Mas ela acha que, se não tivesse se libertado de conceitos antigos, não haveria o Viva voz. “Montei um time de pessoas que amo e tivemos que dar a cara a tapa, arregaçar as mangas, correr atrás de patrocinador, de produtora, tudo sem saber se iria entrar em alguma grade. Não ganhei nada na primeira temporada.”

Para Esmir, seu irmão, Sarah sempre teve uma qualidade midiática que está se revelando para o mundo: “Ela é uma pessoa que se espalha”, diz. “Se envolve com o projeto inteiro, em todos os aspectos, e agora isso fica mais claro.” Hoje, sabendo de como foi suado chegar aonde chegou, quando a gravação acaba, emocionada, ela chora.

“Eu sensualizo total. Preciso ter tesão. Sou apaixonada pelo meu diretor, pela minha empresária. As relações têm que ser erotizadas, não tem nada menos erótico do que passar o tempo todo tentando agradar, tentando ser perfeita”
Vera Egito, cineasta e diretora-geral do Viva voz, não conhecia Sarah até ser convidada por Esmir para abraçar o projeto. Como é apaixonada pelo trabalho dele, topou. “Rapidinho percebi que a doçura e o caráter eram de família.
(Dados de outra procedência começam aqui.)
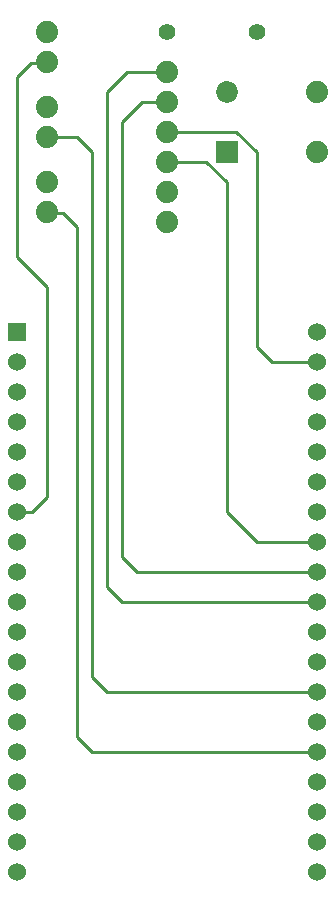
<source format=gbl>
%FSTAX23Y23*%
%MOIN*%
%SFA1B1*%

%IPPOS*%
%ADD13C,0.010000*%
%ADD20C,0.074000*%
%ADD21R,0.072840X0.072840*%
%ADD22C,0.072840*%
%ADD23C,0.055120*%
%ADD24C,0.060240*%
%ADD25R,0.060240X0.060240*%
%LNpcb1-1*%
%LPD*%
G54D13*
X00831Y02568D02*
X009Y025D01*
X006Y02568D02*
X00831D01*
X009Y0185D02*
Y025D01*
X00518Y02668D02*
X006D01*
X0045Y026D02*
X00518Y02668D01*
X0045Y0115D02*
Y026D01*
X005Y011D02*
X011D01*
X0045Y0115D02*
X005Y011D01*
X00468Y02768D02*
X006D01*
X004Y027D02*
X00468Y02768D01*
X004Y0105D02*
Y027D01*
Y0105D02*
X0045Y01D01*
X002Y0255D02*
X003D01*
X0035Y025*
Y0075D02*
Y025D01*
X004Y007D02*
X011D01*
X0035Y0075D02*
X004Y007D01*
X003Y0055D02*
X0035Y005D01*
X011*
X003Y0055D02*
Y0225D01*
X002Y023D02*
X00202Y02298D01*
X00252*
X003Y0225*
X0095Y018D02*
X011D01*
X009Y0185D02*
X0095Y018D01*
X001Y013D02*
X0015D01*
X002Y0135*
X00198Y02798D02*
X002Y028D01*
X00148Y02798D02*
X00198D01*
X001Y0275D02*
X00148Y02798D01*
X001Y0215D02*
Y0275D01*
Y0215D02*
X002Y0205D01*
Y0135D02*
Y0205D01*
X006Y02468D02*
X00731D01*
X008Y024*
Y013D02*
X009Y012D01*
X008Y013D02*
Y024D01*
X009Y012D02*
X011D01*
X0045Y01D02*
X011D01*
G54D20*
X002Y029D03*
Y028D03*
Y024D03*
Y023D03*
Y0265D03*
Y0255D03*
X011Y025D03*
Y027D03*
X006Y02268D03*
Y02368D03*
Y02468D03*
Y02568D03*
Y02668D03*
Y02768D03*
G54D21*
X008Y025D03*
G54D22*
X008Y027D03*
G54D23*
X006Y029D03*
X009D03*
G54D24*
X011Y019D03*
Y018D03*
Y017D03*
Y016D03*
Y015D03*
Y014D03*
Y013D03*
Y012D03*
Y011D03*
Y01D03*
Y009D03*
Y008D03*
Y007D03*
Y006D03*
Y005D03*
Y004D03*
Y003D03*
Y002D03*
Y001D03*
X001D03*
Y002D03*
Y003D03*
Y004D03*
Y005D03*
Y006D03*
Y007D03*
Y008D03*
Y009D03*
Y01D03*
Y011D03*
Y012D03*
Y013D03*
Y014D03*
Y015D03*
Y016D03*
Y017D03*
Y018D03*
G54D25*
X001Y019D03*
M02*
</source>
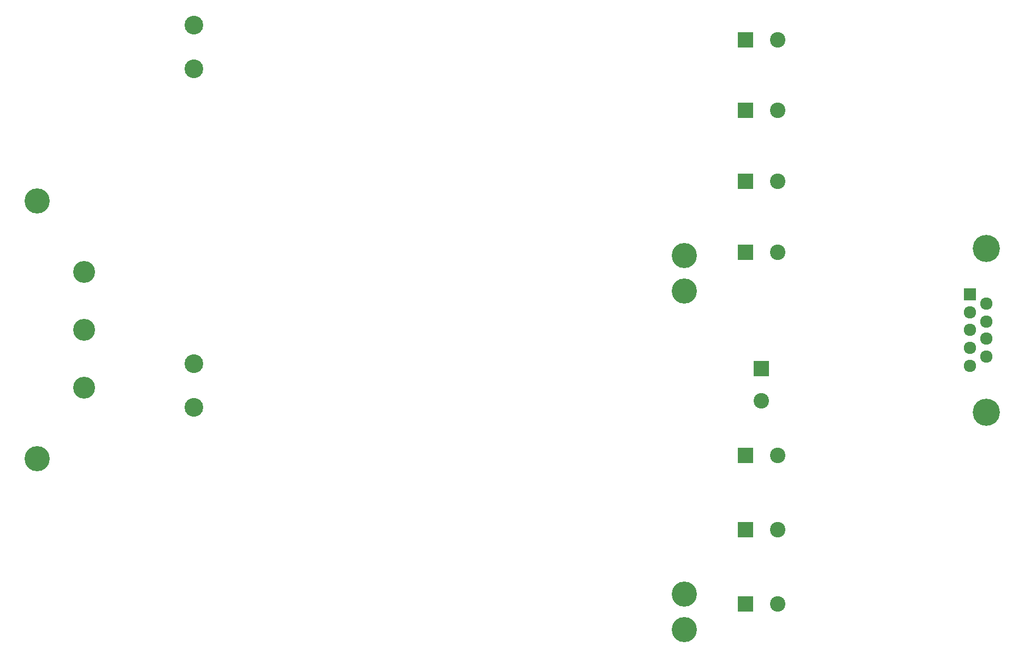
<source format=gbr>
G04 #@! TF.FileFunction,Soldermask,Top*
%FSLAX46Y46*%
G04 Gerber Fmt 4.6, Leading zero omitted, Abs format (unit mm)*
G04 Created by KiCad (PCBNEW 4.0.7) date 10/03/17 11:40:22*
%MOMM*%
%LPD*%
G01*
G04 APERTURE LIST*
%ADD10C,0.150000*%
%ADD11C,3.900000*%
%ADD12C,2.900000*%
%ADD13R,2.400000X2.400000*%
%ADD14C,2.400000*%
%ADD15C,4.210000*%
%ADD16R,1.920000X1.920000*%
%ADD17C,1.920000*%
%ADD18C,3.400000*%
G04 APERTURE END LIST*
D10*
D11*
X108060000Y-54000000D03*
D12*
X32060000Y-12750000D03*
X32060000Y-19500000D03*
D11*
X108060000Y-48500000D03*
D13*
X117500000Y-102500000D03*
D14*
X122500000Y-102500000D03*
D13*
X117500000Y-48000000D03*
D14*
X122500000Y-48000000D03*
D13*
X117500000Y-91000000D03*
D14*
X122500000Y-91000000D03*
D13*
X117500000Y-37000000D03*
D14*
X122500000Y-37000000D03*
D13*
X117500000Y-79500000D03*
D14*
X122500000Y-79500000D03*
D13*
X117500000Y-26000000D03*
D14*
X122500000Y-26000000D03*
D13*
X120000000Y-66000000D03*
D14*
X120000000Y-71000000D03*
D13*
X117500000Y-15000000D03*
D14*
X122500000Y-15000000D03*
D15*
X154840000Y-72790000D03*
X154840000Y-47390000D03*
D16*
X152300000Y-54500000D03*
D17*
X152300000Y-57290000D03*
X152300000Y-59960000D03*
X152300000Y-62760000D03*
X152300000Y-65550000D03*
X154840000Y-55900000D03*
X154840000Y-58690000D03*
X154840000Y-61360000D03*
X154840000Y-64150000D03*
D11*
X108060000Y-106500000D03*
D12*
X32060000Y-65250000D03*
X32060000Y-72000000D03*
D11*
X108060000Y-101000000D03*
X7700000Y-40000000D03*
D18*
X15000000Y-69000000D03*
X15000000Y-51000000D03*
X15000000Y-60000000D03*
D11*
X7700000Y-80000000D03*
M02*

</source>
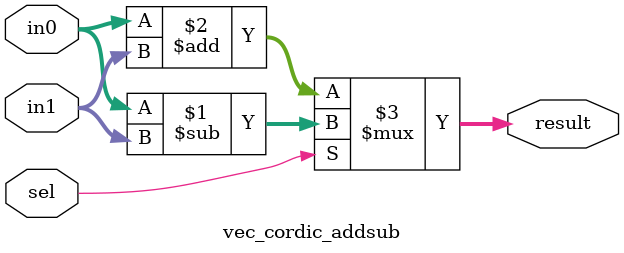
<source format=v>
module vec_cordic_addsub
#(
  parameter WIDTH = 16         // Data width
)
(
  input signed [WIDTH-1 : 0]       in0,
  input signed [WIDTH-1 : 0]       in1,
  input                            sel,
  output       [WIDTH-1 : 0]       result
);
  assign result = (sel)? (in0 - in1) : (in0+in1);

endmodule

</source>
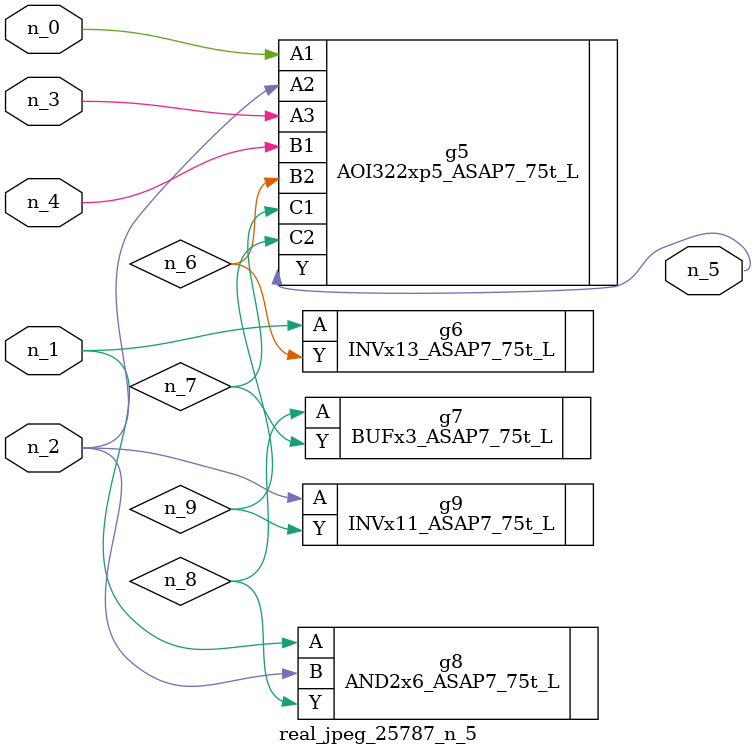
<source format=v>
module real_jpeg_25787_n_5 (n_4, n_0, n_1, n_2, n_3, n_5);

input n_4;
input n_0;
input n_1;
input n_2;
input n_3;

output n_5;

wire n_8;
wire n_6;
wire n_7;
wire n_9;

AOI322xp5_ASAP7_75t_L g5 ( 
.A1(n_0),
.A2(n_2),
.A3(n_3),
.B1(n_4),
.B2(n_6),
.C1(n_7),
.C2(n_9),
.Y(n_5)
);

INVx13_ASAP7_75t_L g6 ( 
.A(n_1),
.Y(n_6)
);

AND2x6_ASAP7_75t_L g8 ( 
.A(n_1),
.B(n_2),
.Y(n_8)
);

INVx11_ASAP7_75t_L g9 ( 
.A(n_2),
.Y(n_9)
);

BUFx3_ASAP7_75t_L g7 ( 
.A(n_8),
.Y(n_7)
);


endmodule
</source>
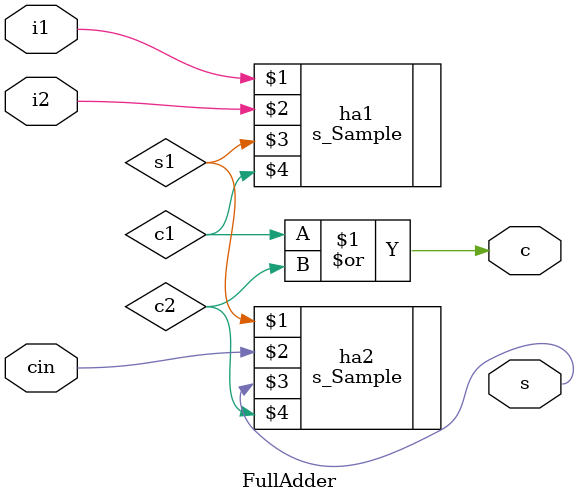
<source format=v>
`timescale 1ns / 1ps
`include "HalfAdder.v"

module FullAdder(
    input i1,
    input i2,
    input cin,
    output s,
    output c
    );

	s_Sample ha1 (i1, i2, s1, c1);
	s_Sample ha2 (s1, cin, s, c2);
	
	or (c, c1, c2);


endmodule

</source>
Sarah é uma profissional incrível, que vem me ensinando muito sobre comunicação em TV”, diz.

Filha de uma psicanalista e de um diretor de empresa de auditoria, Sarah reconhece que ela e os irmãos tiveram até aqui uma vida repleta de amor e de oportunidades. Mas não pode deixar de analisar o adulto que os três viraram. Henrique, 24 anos, o caçula, é artista plástico residente da galeria Vermelho e faz um trabalho sobre os subterrâneos de Paris. “Ele só fala de sombra, de mofo, e é um cara alegre, risonho. Os filmes do Esmir são densos, frios, e ele é um otimista. E eu idem: sou feliz, mas entendo a sombra.”
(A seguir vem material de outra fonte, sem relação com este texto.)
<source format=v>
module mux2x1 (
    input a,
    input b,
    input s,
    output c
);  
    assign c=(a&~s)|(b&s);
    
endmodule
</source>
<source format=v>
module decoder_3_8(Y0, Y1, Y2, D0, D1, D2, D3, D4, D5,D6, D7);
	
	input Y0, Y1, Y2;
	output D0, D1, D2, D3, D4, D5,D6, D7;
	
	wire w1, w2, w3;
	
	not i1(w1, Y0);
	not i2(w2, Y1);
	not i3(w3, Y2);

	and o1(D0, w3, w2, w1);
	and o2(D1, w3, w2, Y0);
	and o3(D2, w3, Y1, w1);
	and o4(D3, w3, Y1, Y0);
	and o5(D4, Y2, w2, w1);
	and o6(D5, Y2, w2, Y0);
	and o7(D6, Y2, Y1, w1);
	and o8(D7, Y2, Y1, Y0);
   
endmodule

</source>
Para ela, a explicação tem que estar na mãe. “Minha mãe sempre achou tudo lindo, tudo ótimo, acredita que tudo vai dar supercerto sempre. Até que um dia a gente começou a se questionar: ‘Não pode estar sempre tudo tão bom assim como a mamãe diz’”, diverte-se.
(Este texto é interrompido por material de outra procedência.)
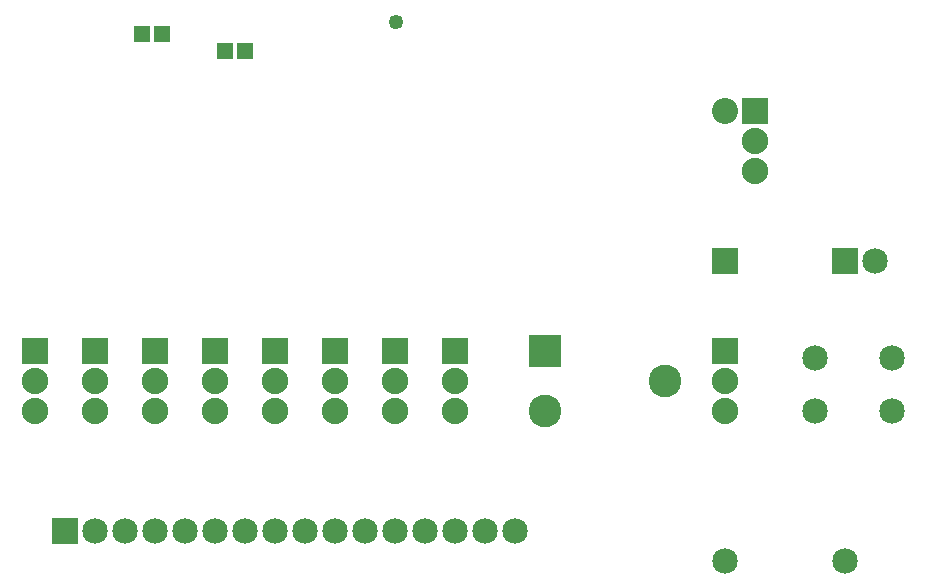
<source format=gts>
G04 MADE WITH FRITZING*
G04 WWW.FRITZING.ORG*
G04 DOUBLE SIDED*
G04 HOLES PLATED*
G04 CONTOUR ON CENTER OF CONTOUR VECTOR*
%ASAXBY*%
%FSLAX23Y23*%
%MOIN*%
%OFA0B0*%
%SFA1.0B1.0*%
%ADD10C,0.085000*%
%ADD11C,0.088000*%
%ADD12C,0.109000*%
%ADD13C,0.087222*%
%ADD14C,0.049370*%
%ADD15R,0.085000X0.085000*%
%ADD16R,0.088000X0.088000*%
%ADD17R,0.109000X0.109000*%
%ADD18R,0.087222X0.087222*%
%ADD19R,0.057244X0.053307*%
%LNMASK1*%
G90*
G70*
G54D10*
X2522Y1250D03*
X2922Y1250D03*
X2922Y2250D03*
X3022Y2250D03*
X322Y1350D03*
X422Y1350D03*
X522Y1350D03*
X622Y1350D03*
X722Y1350D03*
X822Y1350D03*
X922Y1350D03*
X1022Y1350D03*
X1122Y1350D03*
X1222Y1350D03*
X1322Y1350D03*
X1422Y1350D03*
X1522Y1350D03*
X1622Y1350D03*
X1722Y1350D03*
X1822Y1350D03*
G54D11*
X2522Y1950D03*
X2522Y1850D03*
X2522Y1750D03*
X1622Y1950D03*
X1622Y1850D03*
X1622Y1750D03*
X1422Y1950D03*
X1422Y1850D03*
X1422Y1750D03*
X1222Y1950D03*
X1222Y1850D03*
X1222Y1750D03*
X1022Y1950D03*
X1022Y1850D03*
X1022Y1750D03*
X822Y1950D03*
X822Y1850D03*
X822Y1750D03*
X622Y1950D03*
X622Y1850D03*
X622Y1750D03*
X422Y1950D03*
X422Y1850D03*
X422Y1750D03*
X222Y1950D03*
X222Y1850D03*
X222Y1750D03*
G54D12*
X1922Y1750D03*
X1922Y1950D03*
X2322Y1850D03*
G54D10*
X3078Y1750D03*
X2822Y1750D03*
X3078Y1927D03*
X2822Y1927D03*
G54D13*
X2522Y2750D03*
X2522Y2250D03*
X2522Y2750D03*
X2522Y2250D03*
G54D11*
X2622Y2750D03*
X2622Y2650D03*
X2622Y2550D03*
G54D14*
X1424Y3049D03*
G54D15*
X2922Y2250D03*
X322Y1350D03*
G54D16*
X2522Y1950D03*
X1622Y1950D03*
X1422Y1950D03*
X1222Y1950D03*
X1022Y1950D03*
X822Y1950D03*
X622Y1950D03*
X422Y1950D03*
X222Y1950D03*
G54D17*
X1922Y1950D03*
G54D18*
X2522Y2250D03*
X2522Y2250D03*
G54D16*
X2622Y2750D03*
G54D19*
X577Y3009D03*
X644Y3009D03*
X855Y2950D03*
X922Y2950D03*
G04 End of Mask1*
M02*
</source>
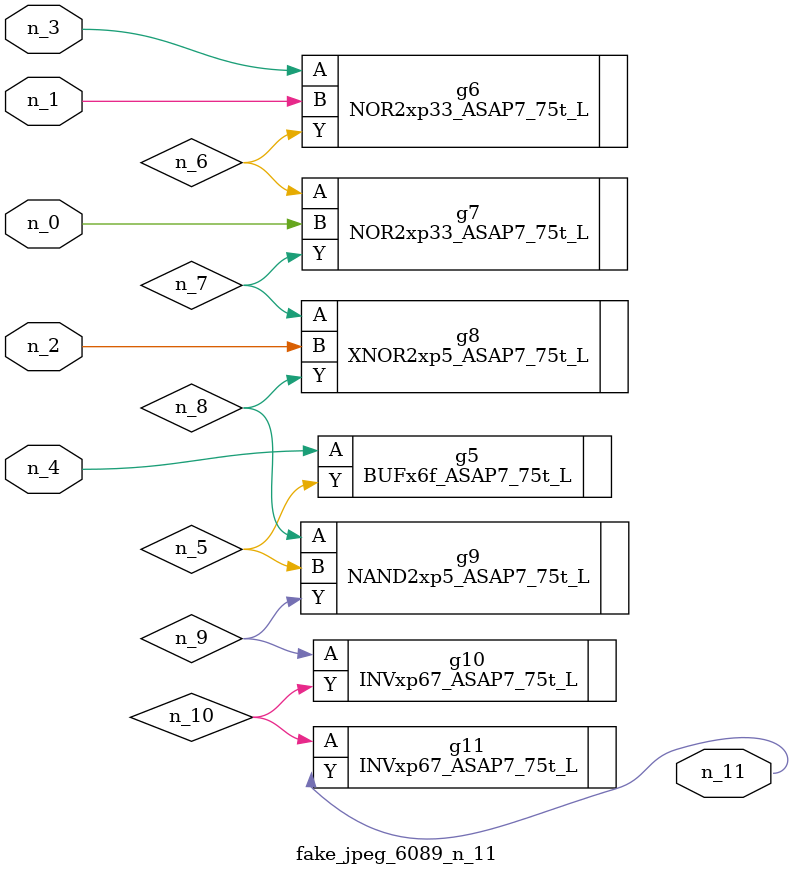
<source format=v>
module fake_jpeg_6089_n_11 (n_3, n_2, n_1, n_0, n_4, n_11);

input n_3;
input n_2;
input n_1;
input n_0;
input n_4;

output n_11;

wire n_10;
wire n_8;
wire n_9;
wire n_6;
wire n_5;
wire n_7;

BUFx6f_ASAP7_75t_L g5 ( 
.A(n_4),
.Y(n_5)
);

NOR2xp33_ASAP7_75t_L g6 ( 
.A(n_3),
.B(n_1),
.Y(n_6)
);

NOR2xp33_ASAP7_75t_L g7 ( 
.A(n_6),
.B(n_0),
.Y(n_7)
);

XNOR2xp5_ASAP7_75t_L g8 ( 
.A(n_7),
.B(n_2),
.Y(n_8)
);

NAND2xp5_ASAP7_75t_L g9 ( 
.A(n_8),
.B(n_5),
.Y(n_9)
);

INVxp67_ASAP7_75t_L g10 ( 
.A(n_9),
.Y(n_10)
);

INVxp67_ASAP7_75t_L g11 ( 
.A(n_10),
.Y(n_11)
);


endmodule
</source>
Pergunto como Thiago tem reagido a essa nova Sarah. “Às vezes ele me diz: ‘Não concordo com o que você está falando, mas entendo que pense assim’. Ele é esse cara, que acorda às sete da manhã para trabalhar com tecnologia da informação, que ouve meus papos e, mesmo sem fazer eco, consegue rir. Ele vai ler esta matéria, ver o que eu disse sobre flertar e falar: ‘Como você é ridícula de dizer isso’. E aí ele vai rir e me abraçar.”